Le bénéfice dont le pouvoir s’attendait à tirer en termes de coup de com, par la mise en semi-liberté de quatre lieutenants de Cellou Dalein Diallo, après huit mois de détention à la Maison centrale, sans procès, s’est soldé par un flop. C’est le moins qu’on puisse dire, si l’on s’en tient aux commentaires avisés des experts en la matière, qui pensent que la justice guinéenne vient de se tirer simplement une balle dans les pieds, en prenant cette décision de mauvaise grâce.
Abdoulaye Bah, Elhadj Ibrahima Chérif Bah, Mamadou Cellou Baldé, et Ousmane Gaoual Diallo, ce quatuor de cadres du principal parti d’opposition, a pu regagner ses pénates la semaine dernière, suite à une mise en liberté conditionnelle. Un geste diversement interprété dans la cité. Bien que l’opinion en soit réduite à des conjectures.

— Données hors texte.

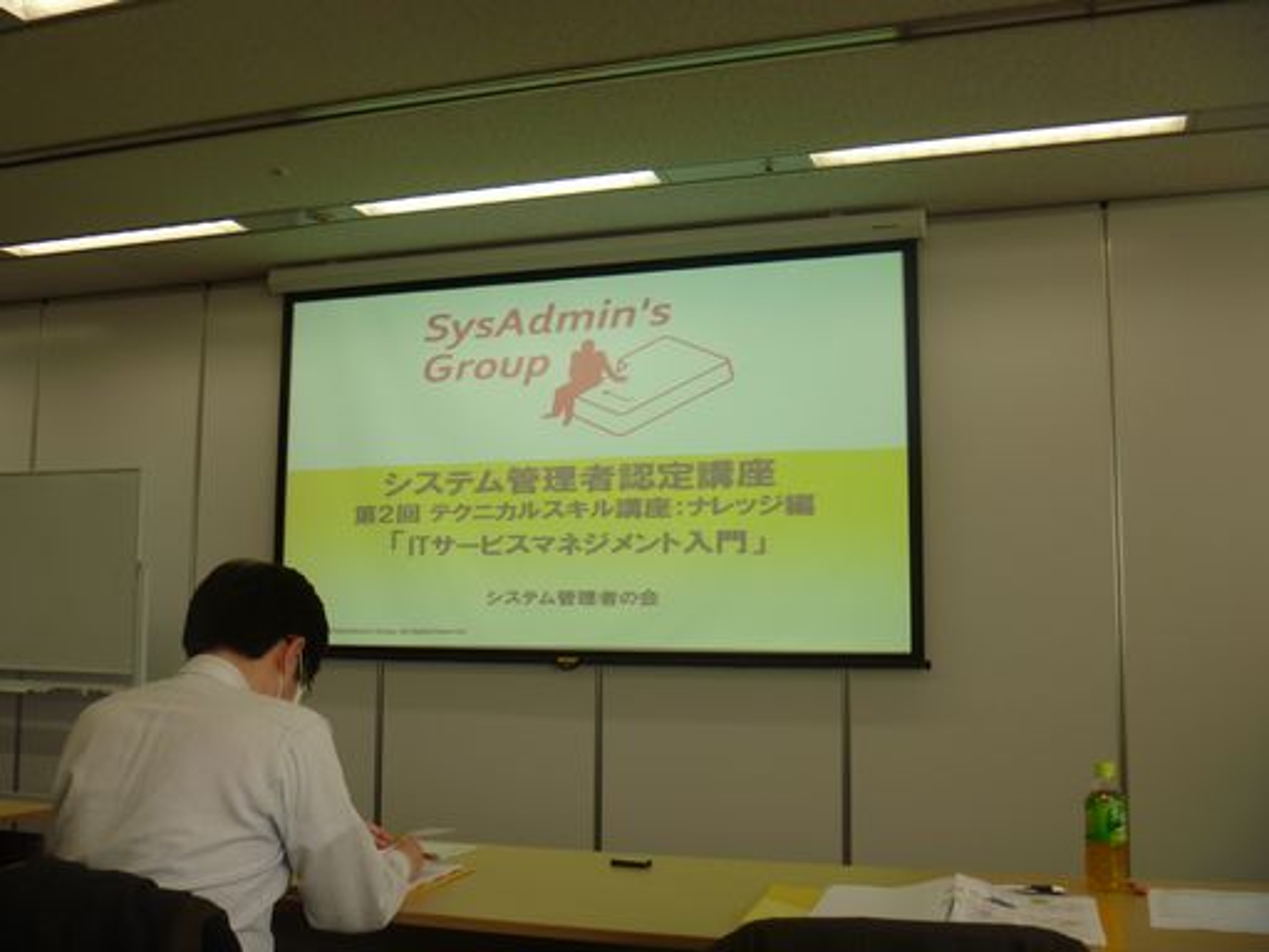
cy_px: 476
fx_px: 1283
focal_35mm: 35
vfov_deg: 40.7
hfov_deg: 52.6
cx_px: 634
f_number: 3.5
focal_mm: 6.3
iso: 80
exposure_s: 1/30
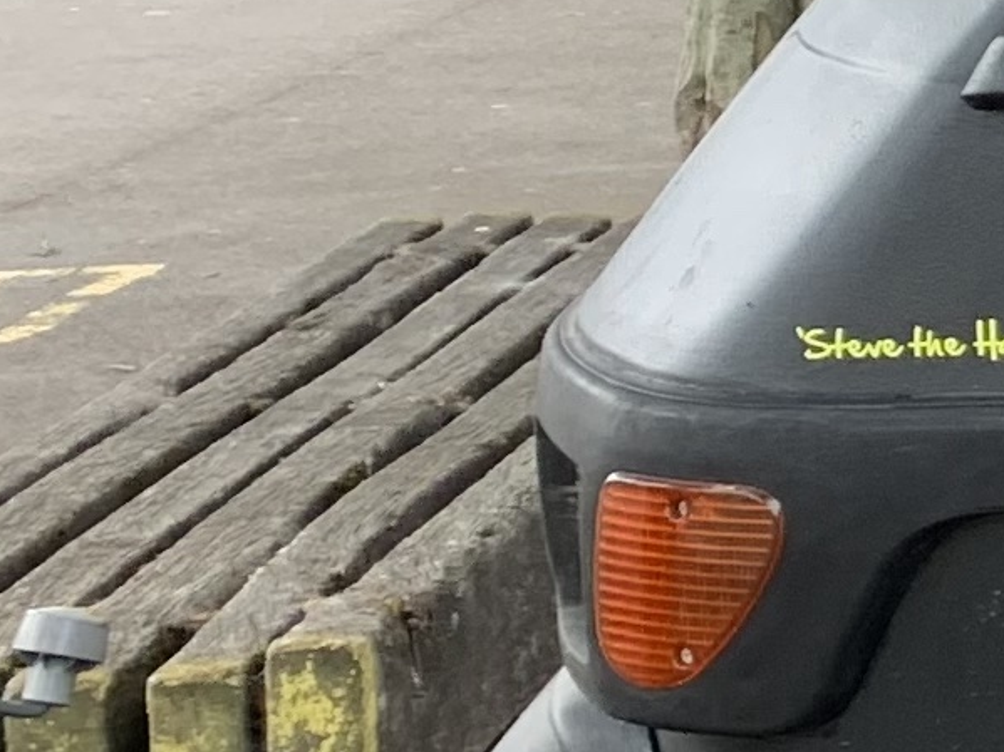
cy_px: 44
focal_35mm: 175
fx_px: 5075
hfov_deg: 9.4
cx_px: 2771
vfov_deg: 8.4
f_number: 1.8
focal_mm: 4.25
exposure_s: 1/122
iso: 25
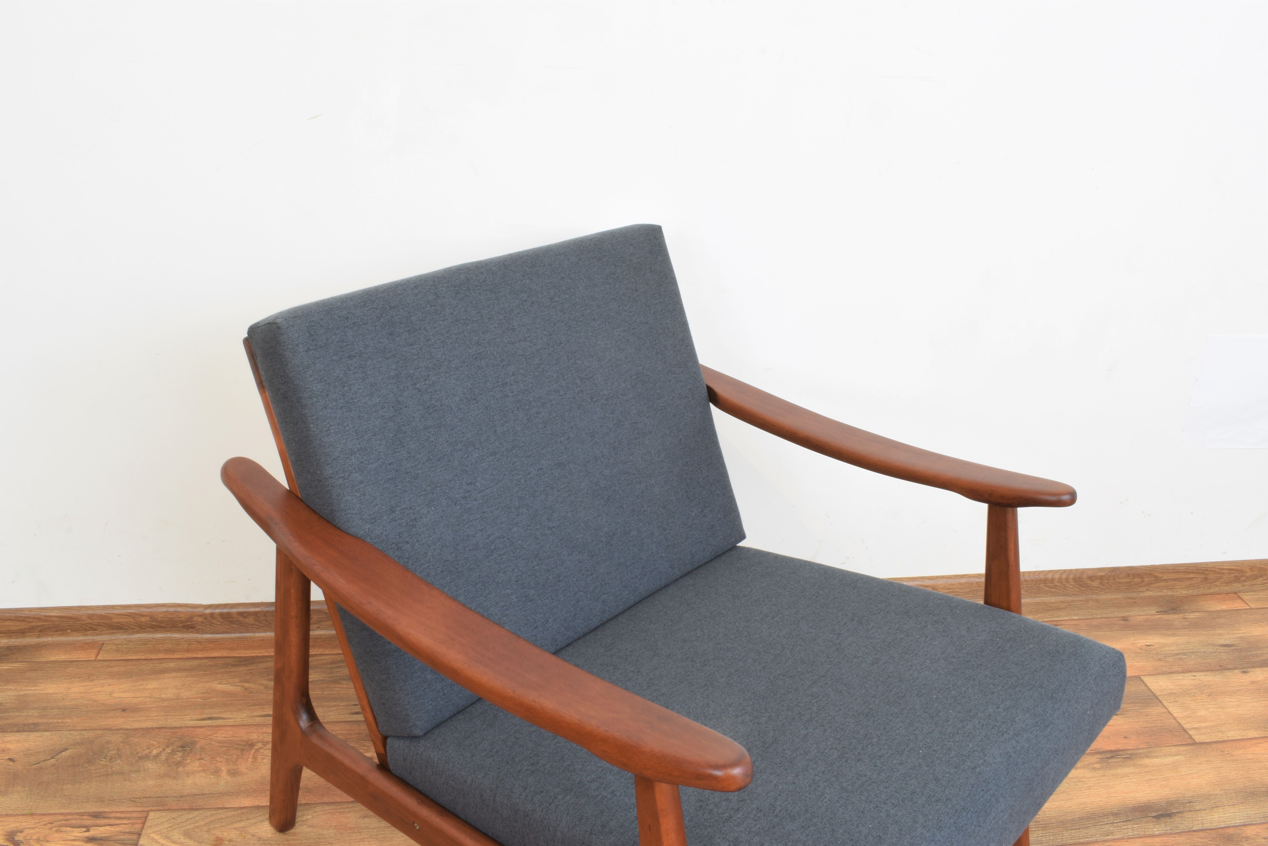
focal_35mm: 30
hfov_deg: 61.9
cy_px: 423
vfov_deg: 43.6
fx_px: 1057
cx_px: 634
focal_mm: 20
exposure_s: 5
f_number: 25
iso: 100
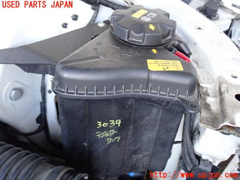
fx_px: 284
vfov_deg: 35.1
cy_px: 90
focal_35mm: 41
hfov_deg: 45.8
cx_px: 120
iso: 400
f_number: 2.8
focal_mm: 7.31
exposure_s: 1/40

Si les bénéficiaires de cette mise en liberté sont aux anges, ainsi que leurs proches, et on en saurait leur en tenir rigueur, le président de l’Ufdg, Cellou Dalein Diallo semble pour sa part, accueillir cette nouvelle avec circonspection. Car pour lui, « cela ne saurait réparer les préjudices subis, tant sur le plan moral que physique par ces innocentes victimes…»
Certains observateurs avertis qualifient la décision, d’éminemment politique. C’est le cas de Maître Traoré. L’un des membres du Barreau les plus révérés pour la justesse de ses positions en faveur des droits de l’homme. Qui de surcroît fait partie des avocats conseils, commis à la défense de ces cadres de l’Ufdg.
Dans une tribune publiée à cet effet, Me Mohamed Traoré, au lieu d’applaudir des deux mains, relève plutôt une entorse dans cette décision, attribuée au directeur de l’Administration pénitentiaire, Charles Victor Macka. Un fonctionnaire qui n’aurait selon Mme Traoré « aucun pouvoir juridictionnel ». Le fait que « le régime de semi-liberté s’applique à un détenu qui est déjà condamné. Tel n’est pas le cas de ces quatre détenus placés en régime de semi-liberté », est la cerise sur le gâteau de cette mise au point de cet avocat futé.
De quoi battre en brèche cette sortie de Tibou Kamara, porte-parole du gouvernement, qui s’est empressé de mettre cette libération des détenus sous le sceau du « grand humanisme du grand président ».
Une tribune qui n’a fait que mettre de l’eau au moulin des contempteurs du régime. Qui se sentent ainsi confortés dans leur conviction, selon laquelle la justice serait un instrument aux mains de l’exécutif. Ne dit-on pas que « trop de communication tue la communication ». A bon entendeur.
Durant leur détention pour « trouble à l’État par la dévastation et le pillage, atteinte aux institutions de la République, participation à un mouvement insurrectionnel, menace de violences ou de mort par le biais d’un système informatique, diffusion et la mise à disposition d’autrui de données de nature à troubler l’ordre public », des ONG de défense des droits humains n’ont eu de cesse de brocarder le régime de Conakry.
A ces rapports à charge contre le pouvoir d’Alpha Condé d’Amnesty International, de Human Rights Watch et de la FIDH, se sont greffés ceux de l’Union Européenne et des États-Unis. Tous plus corrosifs les uns que les autres. Ces tirs groupés auraient bien quelque chose à voir dans ce geste du « grand Timonier ».
Il faudrait tout de même rendre à César ce qui est à César. Car n’eût été une injonction venue d’en haut, comme le prétendent bien des gens, notre régisseur national aurait bien du mal à se bouger.